# start of Text extract

Why should we learn another language? English is quickly becoming the world’s universal language. It’s already the de facto language of business, diplomacy, the Internet, air traffic control and music, and real-time speech translation is getting better every year. So is it worth it to learn a foreign language? Linguist John McWhorter says it is. Of course, if you really want to enter and “imbibe” a different culture, you have to be able to communicate in that culture’s language. Likewise, it’s been shown that speaking two languages makes you a better multitasker, and less likely to get dementia. But finally, and most compellingly, “Languages are simply really, really cool,” he says. There’s a thrill to mastering things like the different word order or vowel formations of a truly foreign language. “It won’t change your mind,” McWhorter says, “but it most certainly will blow your mind.”
How visionary leaders talk. Noah Zandan is a data scientist who analyzes communication, and he was curious: what makes a CEO or politician sound compelling? He set out to analyze how leaders talk, and he noticed three things about these people he calls visionaries. The most striking thing: “I assumed they would create this vivid picture of future world with all its benefits, but the distinguishing factor was that they speak in the present.” They say “we plan to achieve these results” versus “we will achieve these results” — they talk 15% more about today and 14% less about tomorrow. The second thing Zandan noticed: visionary leaders communicate with clear, simple language. They focus on cause and effect, and speak 20% more clearly than the average communicator. The third thing: they favor the second-person pronoun “you,” and opt for sensory language, the kind of words that pop ideas to life for listeners. “We all want to hear vision and we all want our visions to be heard,” says Zandan. “With data we now know how.”

# end of Text extract

# Required actions:
1: Recast the extracted records from their first line through the line containing "Julio Sabater | Time (hand): 15.1 -> 15.3" as a numbered list, leaving out any blank lines.
2: Continue the passage on learning another language and how visionary leaders talk from the point where it stops.

# start of Given records

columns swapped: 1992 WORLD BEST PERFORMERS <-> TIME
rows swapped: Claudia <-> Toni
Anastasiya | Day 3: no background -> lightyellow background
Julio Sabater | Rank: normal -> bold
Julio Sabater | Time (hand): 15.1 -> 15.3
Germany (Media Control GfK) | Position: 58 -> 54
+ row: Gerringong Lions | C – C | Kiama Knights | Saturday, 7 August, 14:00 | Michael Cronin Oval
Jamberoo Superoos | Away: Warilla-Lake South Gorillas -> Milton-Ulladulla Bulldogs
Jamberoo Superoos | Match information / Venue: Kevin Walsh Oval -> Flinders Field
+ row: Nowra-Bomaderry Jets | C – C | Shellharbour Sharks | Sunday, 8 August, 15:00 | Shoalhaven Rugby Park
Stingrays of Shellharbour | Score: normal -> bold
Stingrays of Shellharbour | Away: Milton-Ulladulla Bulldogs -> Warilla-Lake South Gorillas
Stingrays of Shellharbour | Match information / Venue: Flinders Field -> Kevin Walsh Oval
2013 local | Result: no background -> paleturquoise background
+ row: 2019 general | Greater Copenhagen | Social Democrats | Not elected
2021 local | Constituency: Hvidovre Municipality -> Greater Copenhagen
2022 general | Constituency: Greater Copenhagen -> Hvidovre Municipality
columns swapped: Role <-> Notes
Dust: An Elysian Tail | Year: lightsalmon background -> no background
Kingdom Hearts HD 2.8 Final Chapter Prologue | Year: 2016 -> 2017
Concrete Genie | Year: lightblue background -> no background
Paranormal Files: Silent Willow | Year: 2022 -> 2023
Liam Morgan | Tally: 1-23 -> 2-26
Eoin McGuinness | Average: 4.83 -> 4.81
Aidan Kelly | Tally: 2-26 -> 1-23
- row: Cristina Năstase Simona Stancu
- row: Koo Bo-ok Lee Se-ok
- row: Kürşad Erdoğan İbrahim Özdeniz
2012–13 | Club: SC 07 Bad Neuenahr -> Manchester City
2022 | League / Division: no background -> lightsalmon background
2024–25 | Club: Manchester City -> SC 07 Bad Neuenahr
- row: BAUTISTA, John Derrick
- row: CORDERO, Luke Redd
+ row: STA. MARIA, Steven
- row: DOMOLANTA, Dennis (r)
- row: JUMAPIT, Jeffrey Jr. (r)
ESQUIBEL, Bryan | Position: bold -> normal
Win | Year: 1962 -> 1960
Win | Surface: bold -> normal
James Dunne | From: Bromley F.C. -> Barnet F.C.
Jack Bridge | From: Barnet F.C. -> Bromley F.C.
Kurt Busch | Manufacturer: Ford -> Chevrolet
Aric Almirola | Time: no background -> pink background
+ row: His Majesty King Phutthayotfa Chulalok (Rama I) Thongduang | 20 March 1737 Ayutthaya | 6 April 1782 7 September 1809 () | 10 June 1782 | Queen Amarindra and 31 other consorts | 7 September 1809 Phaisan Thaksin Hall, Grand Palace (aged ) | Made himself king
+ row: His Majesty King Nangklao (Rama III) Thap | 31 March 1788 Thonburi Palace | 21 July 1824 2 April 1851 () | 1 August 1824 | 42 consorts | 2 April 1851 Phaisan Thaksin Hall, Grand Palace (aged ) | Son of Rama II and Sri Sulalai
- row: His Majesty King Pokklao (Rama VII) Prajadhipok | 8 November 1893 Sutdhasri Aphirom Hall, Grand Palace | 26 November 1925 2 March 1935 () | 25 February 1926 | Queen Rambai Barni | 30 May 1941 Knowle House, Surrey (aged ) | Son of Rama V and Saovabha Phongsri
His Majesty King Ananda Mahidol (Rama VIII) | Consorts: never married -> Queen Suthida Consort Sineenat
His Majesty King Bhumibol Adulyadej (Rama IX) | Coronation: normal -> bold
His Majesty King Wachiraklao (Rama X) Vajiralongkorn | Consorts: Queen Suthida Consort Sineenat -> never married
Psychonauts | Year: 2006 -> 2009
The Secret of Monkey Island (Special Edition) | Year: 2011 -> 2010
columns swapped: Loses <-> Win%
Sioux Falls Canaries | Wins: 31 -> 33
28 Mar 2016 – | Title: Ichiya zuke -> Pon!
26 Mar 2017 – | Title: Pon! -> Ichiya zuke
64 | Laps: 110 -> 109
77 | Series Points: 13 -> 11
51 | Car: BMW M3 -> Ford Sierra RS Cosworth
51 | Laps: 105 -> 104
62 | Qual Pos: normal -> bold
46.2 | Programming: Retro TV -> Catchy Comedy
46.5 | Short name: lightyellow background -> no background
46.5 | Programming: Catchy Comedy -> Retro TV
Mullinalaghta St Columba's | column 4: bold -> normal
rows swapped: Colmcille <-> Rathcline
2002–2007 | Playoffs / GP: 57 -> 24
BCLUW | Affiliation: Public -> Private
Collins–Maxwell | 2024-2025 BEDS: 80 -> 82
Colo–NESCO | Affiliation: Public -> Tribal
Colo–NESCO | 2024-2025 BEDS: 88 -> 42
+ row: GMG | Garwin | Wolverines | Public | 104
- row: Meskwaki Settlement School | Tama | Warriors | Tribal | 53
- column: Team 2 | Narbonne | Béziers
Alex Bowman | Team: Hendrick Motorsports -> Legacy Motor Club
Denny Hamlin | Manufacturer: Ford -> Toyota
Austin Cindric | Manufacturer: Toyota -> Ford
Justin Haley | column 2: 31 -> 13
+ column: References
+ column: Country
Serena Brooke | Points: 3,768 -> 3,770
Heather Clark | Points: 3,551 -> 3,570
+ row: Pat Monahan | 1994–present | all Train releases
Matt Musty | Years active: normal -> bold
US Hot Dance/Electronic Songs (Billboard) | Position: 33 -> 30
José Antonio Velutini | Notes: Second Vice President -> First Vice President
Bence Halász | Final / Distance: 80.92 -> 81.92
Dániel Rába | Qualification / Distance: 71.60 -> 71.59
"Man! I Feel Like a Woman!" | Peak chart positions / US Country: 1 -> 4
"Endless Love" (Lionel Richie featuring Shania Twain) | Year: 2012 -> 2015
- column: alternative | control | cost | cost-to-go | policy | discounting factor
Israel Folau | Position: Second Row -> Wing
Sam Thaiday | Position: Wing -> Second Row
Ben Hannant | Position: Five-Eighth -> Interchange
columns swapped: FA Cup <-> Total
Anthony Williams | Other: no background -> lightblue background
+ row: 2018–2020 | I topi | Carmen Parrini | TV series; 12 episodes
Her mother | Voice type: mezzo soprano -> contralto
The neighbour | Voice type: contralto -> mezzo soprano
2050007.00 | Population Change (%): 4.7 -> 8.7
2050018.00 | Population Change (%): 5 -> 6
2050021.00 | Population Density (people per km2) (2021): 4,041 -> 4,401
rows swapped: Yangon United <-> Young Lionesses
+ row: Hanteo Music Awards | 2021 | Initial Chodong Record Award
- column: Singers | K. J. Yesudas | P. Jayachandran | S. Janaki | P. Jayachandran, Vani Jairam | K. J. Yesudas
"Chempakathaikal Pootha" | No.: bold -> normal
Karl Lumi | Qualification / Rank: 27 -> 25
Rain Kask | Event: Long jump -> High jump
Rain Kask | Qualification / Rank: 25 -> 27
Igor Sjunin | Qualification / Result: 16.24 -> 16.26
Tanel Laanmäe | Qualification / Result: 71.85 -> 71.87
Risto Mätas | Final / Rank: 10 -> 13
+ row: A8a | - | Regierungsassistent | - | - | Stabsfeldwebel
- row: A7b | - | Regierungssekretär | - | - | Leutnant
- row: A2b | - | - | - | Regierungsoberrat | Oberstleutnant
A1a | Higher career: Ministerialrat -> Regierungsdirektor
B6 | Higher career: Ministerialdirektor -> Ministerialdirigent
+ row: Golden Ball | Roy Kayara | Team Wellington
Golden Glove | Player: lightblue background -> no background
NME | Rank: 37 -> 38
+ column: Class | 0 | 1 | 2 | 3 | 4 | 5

# end of Given records

# Task-by-task answers:
1:
1. columns swapped: 1992 WORLD BEST PERFORMERS <-> TIME
2. rows swapped: Claudia <-> Toni
3. Anastasiya | Day 3: no background -> lightyellow background
4. Julio Sabater | Rank: normal -> bold
5. Julio Sabater | Time (hand): 15.1 -> 15.3

2:
In defense of strangers. When we talk to strangers, we shift our perceptions on who counts as human. And as Kio Stark, author of the upcoming TED Book When Strangers Meet, says, “Seeing someone as an individual is a political act.” Stark wants you to try talking to more people you don’t know. She personally loves speaking to strangers: she makes eye contact in the street, says hello, listens. One day in New York when an old man told her not to stand on a storm drain because she “might disappear,” she thought it was silly — but she stepped off. And they had a moment. In many parts of the world we’re taught not to trust strangers. “Instead of using our perceptions and making choices,” she says, “We rely on this category of ‘stranger.’” But, says Stark, there are two great benefits to talking to strangers: first, it brings a special form of closeness we can’t get from friends and family, because there are no consequences; and second, we often expect loved ones to read our minds, and with strangers we have to tell the whole story to be understood. It’s a practice all of us should take on.